Che uno scontro politico violento sia iniziato, squarciando in parte l’oscurità delle dinamiche del Pcc, è oggi fuor di dubbio. La dichiarazione di guerra è venuta mercoledì da Wen Jiabao, che nella conferenza stampa di chiusura dell’Assemblea annuale del parlamento ha attaccato Bo Xilai per l’affare Wang Lijun. Il premier in uscita ha poi lanciato per la prima volta un violento anatema contro la «tragedia storica della Rivoluzione culturale che potrebbe accadere ancora» dal momento che «gli errori» di quel periodo «devono essere ancora eliminati». Un chiaro riferimento alla linea di Bo. Ora però il timore è che non solo l’ambiguo Bo ma tutte le diverse componenti della sinistra critica cinese, un polo intellettuale importante della dialettica politica, possa restare vittima della resa dei conti. Lo spettro incombente della Rivoluzione culturale foriera di caos viene infatti regolarmente agitato quando si vuole colpire a sinistra. Quanto a Bo, la questione è se rappresenti un problema di metodo o di sostanza, e quale sarà la sorte dell’esperimento Chongqing, andato ormai troppo oltre con gli enormi interessi messi in campo.

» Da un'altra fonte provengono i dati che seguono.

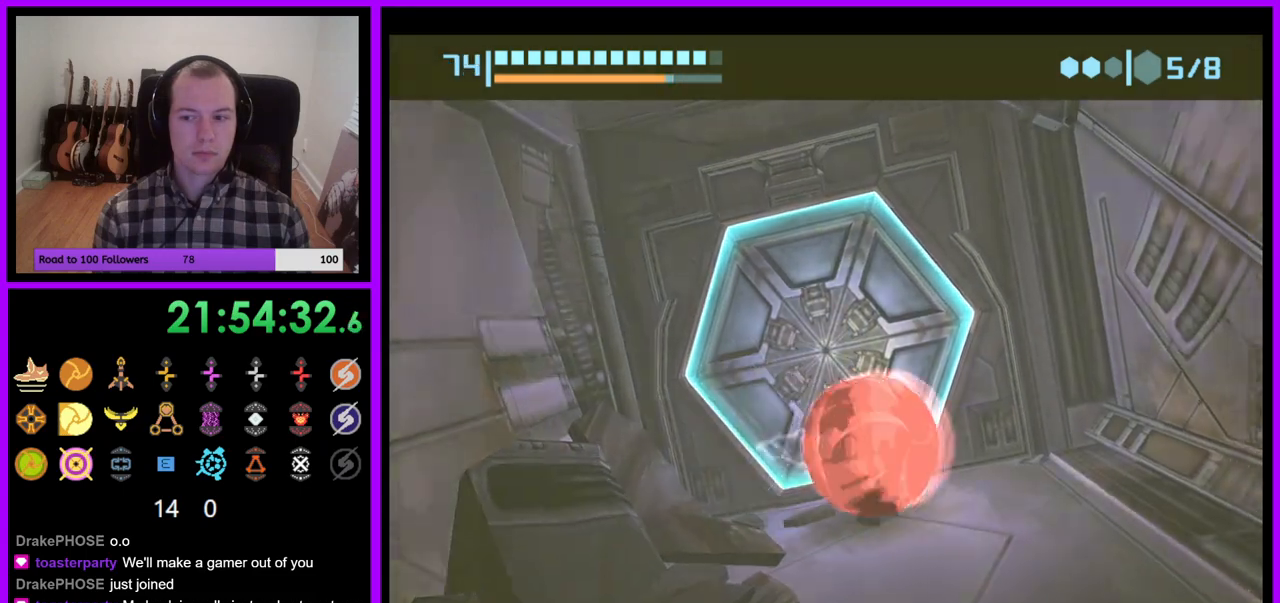
{"buttons": [], "left_stick": "center", "right_stick": "center", "events": []}
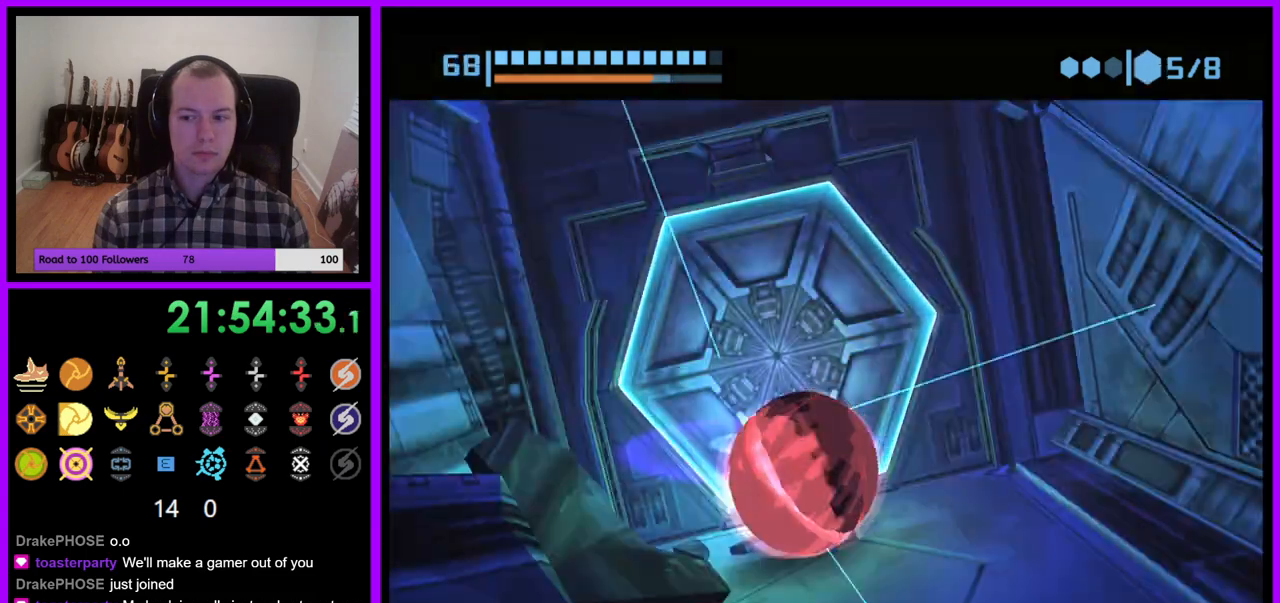
{"buttons": [], "left_stick": "up", "right_stick": "center", "events": [[67, "left_stick", "up"]]}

Per ora si può solo osservare che per la prima volta le parole di Wen sono state seguite subito dai fatti. Forse si riuscirà a capire se il premier rappresenti una fazione liberal così potente da mettere a tacere gli avversari e cambiare il corso della Cina o se la fazione che sostiene Bo Xilai è abbastanza forte da rispondere al fuoco.